The Revolutionary Council also proved unable to rein in kidnapping and criminality that had become widespread in liberated territories throughout Syria. Pro-Local Council FSA groups in turn took it upon themselves to preserve law and order and establish their own courts and police organizations that undermined those set up by the MRC.
Ironically, many of these groups were also the city’s most egregious perpetrators of criminality, in particular the Faruq Brigades, one of the LC’s most powerful supporters who mostly recruited fighters from the Hosh tribal confederation, and Liwa Jund al-Haramayn (LJH), which contained large cross sections of fighters from the Hosh and Albu Bana tribes. The Faruq Brigades and to a lesser extent LJH became the military weight behind the LC, allowing it to act as a counterbalance to the MRC.
By April 2013, a cold war had grown between the Hadhrani-dominated MRC and the tribal-backed Local Council, leaving a divided city, ripe for exploitation under the right circumstances.
Here Comes ISIS
The forerunner to ISIS would first enter Manbij on 05 April 2013 to reinforce Ahrar al-Sham in its campaign to arrest the “Prince” a Faruq Brigade commander who was a notorious kidnapper. Allegedly, the Revolutionary Council had asked AHS to carry out the campaign in order eliminate its LC rivals, while Ahrar al-Sham—whose fighters mostly came from outside Manbij—viewed the campaign as a pretext to strengthen its presence in new areas.
Before long, Ahrar al-Sham managed to arrest the Prince, landing a major victory for the MRC. Just days later, however, ISIS publically announced its existence in Syria, and members of its new chapter in Manbij began to cultivate close relationships with pro-LC figureheads.

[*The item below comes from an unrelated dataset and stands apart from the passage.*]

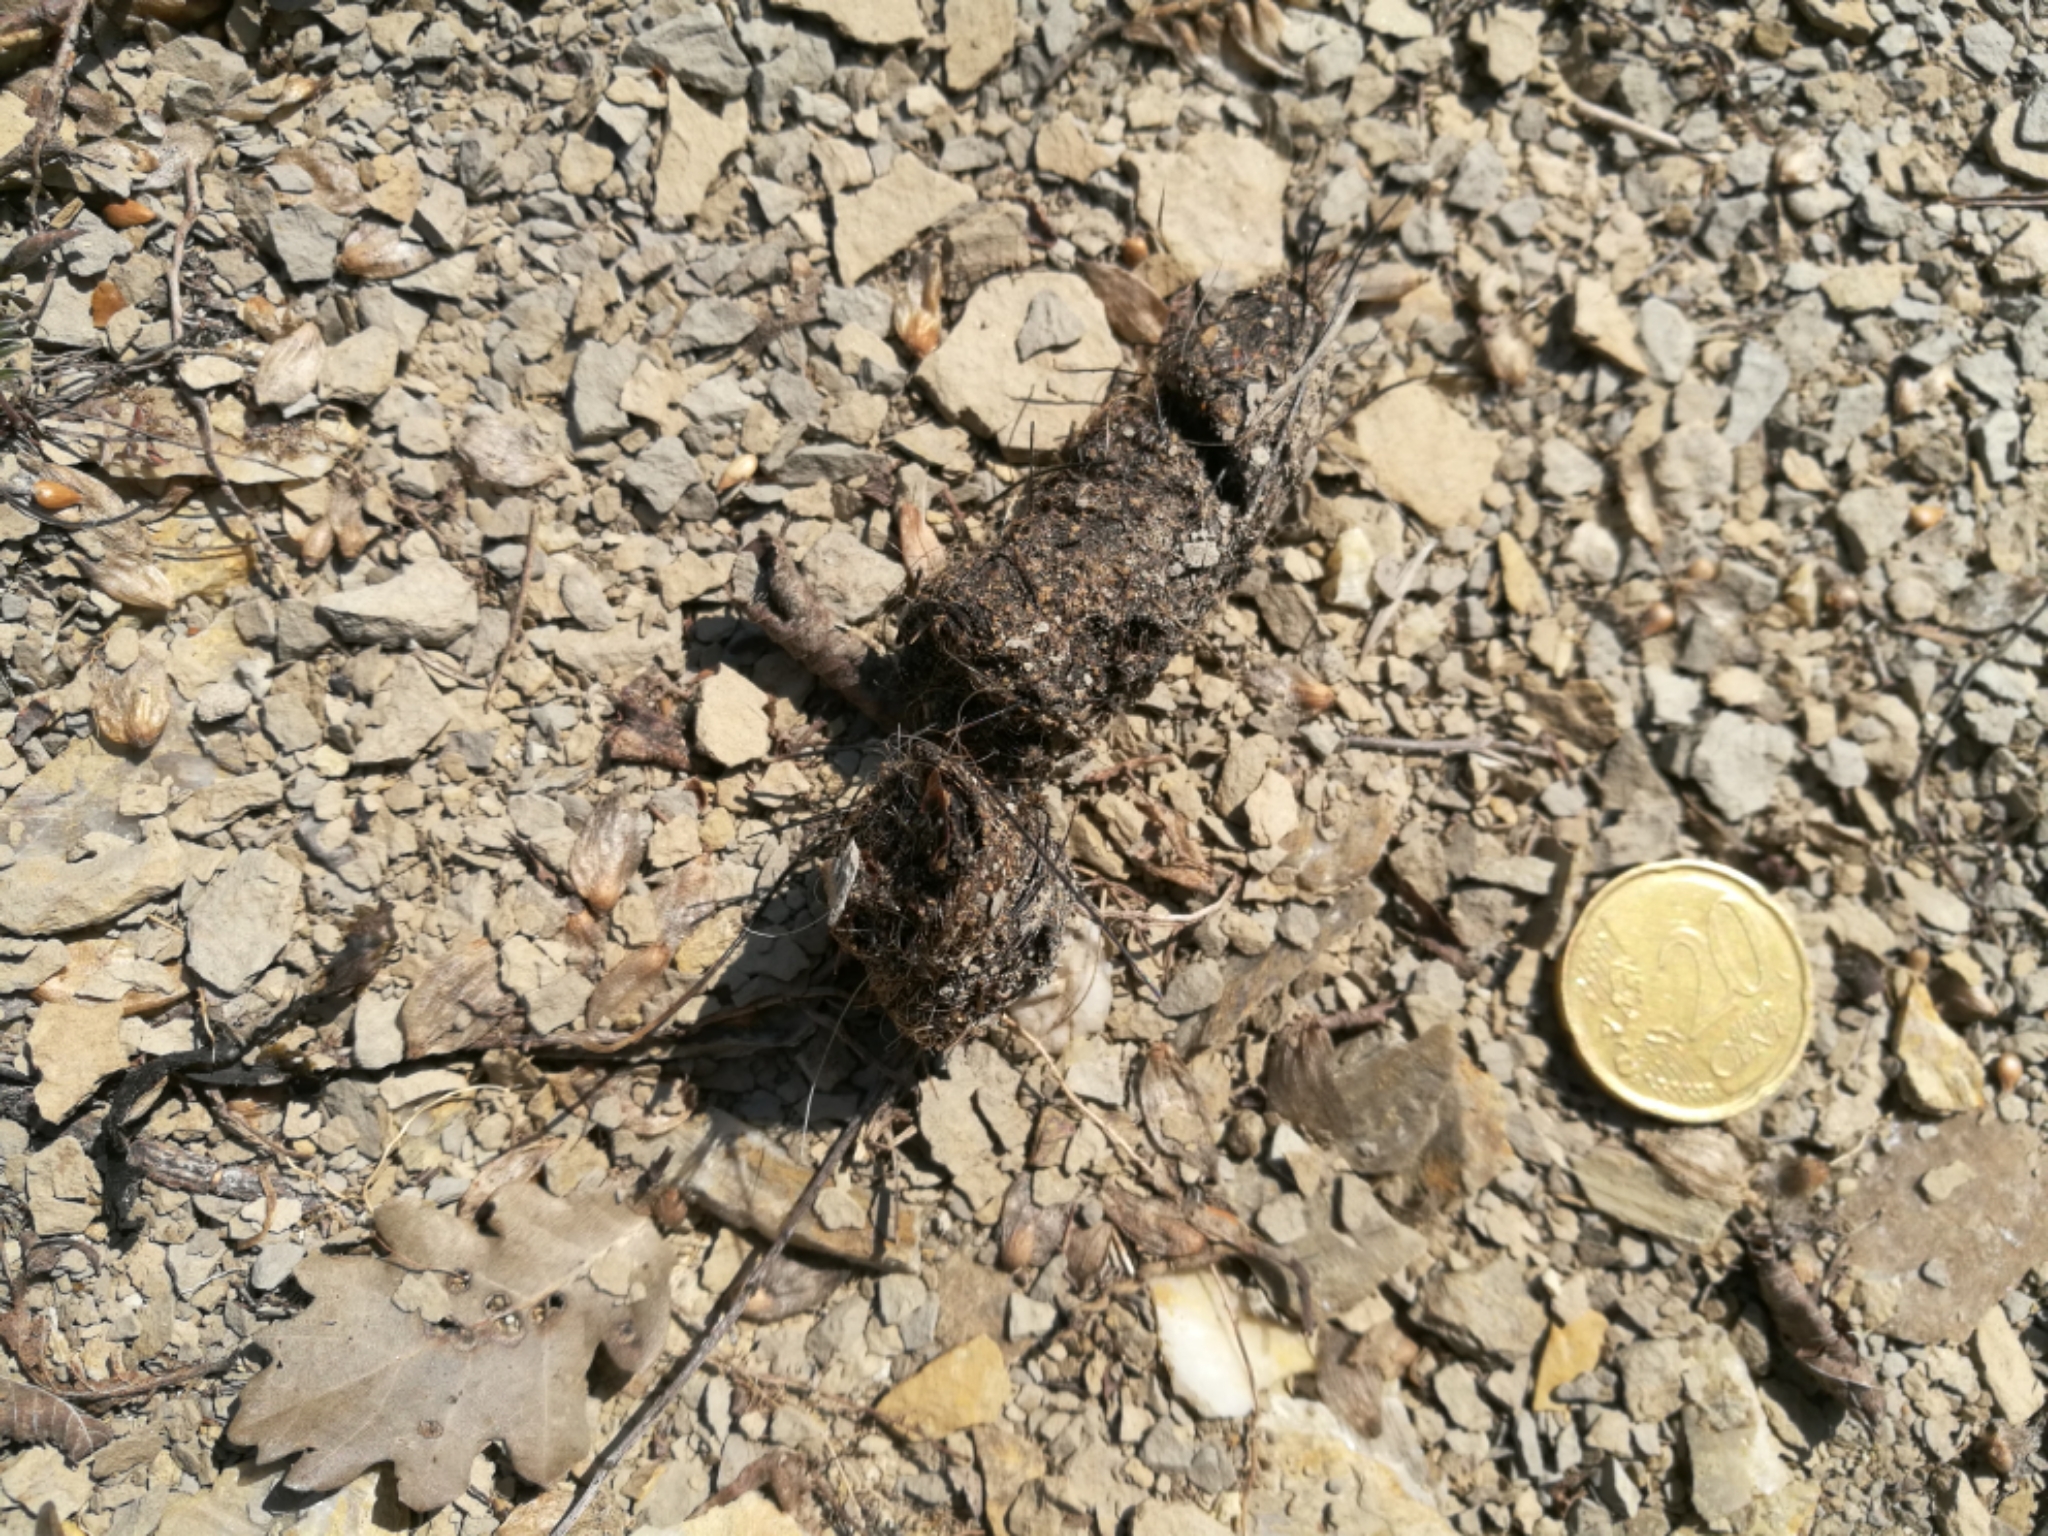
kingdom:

Soon, key Faruq Brigade supporters and other tribal figures threw their weight behind ISIS, who effectively replaced the Farouq Brigade as the most prominent backer of the anti-MRC camp. Months later, the Prince himself would escape from prison and strike up an alliance with ISIS as protection against the MRC and Ahrar al-Sham.
ISIS began to set up its own court system, with a penchant for extreme violence that made it an effective and feared force in the city. The group began to employ LC activists to renew calls for the MRC to relinquish control of local grain silos, bread furnaces, and other key facilities. One by one, with some popular support, ISIS began to assert direct control over them.
When MRC-ISIS tensions came to a head in January 2014, the Islamic State was able to convince numerous FSA groups — including the Prince’s Faruq Brigades — to adopt an official stance of neutrality, sidelining a key section of the city’s armed factions. Yet following its takeover, ISIS would go on to arrest and detain many of those same pro-LC forces. The Hadhrani-tribal split had been one of the defining features of revolutionary Manbij, but in the end, both sides would lose everything.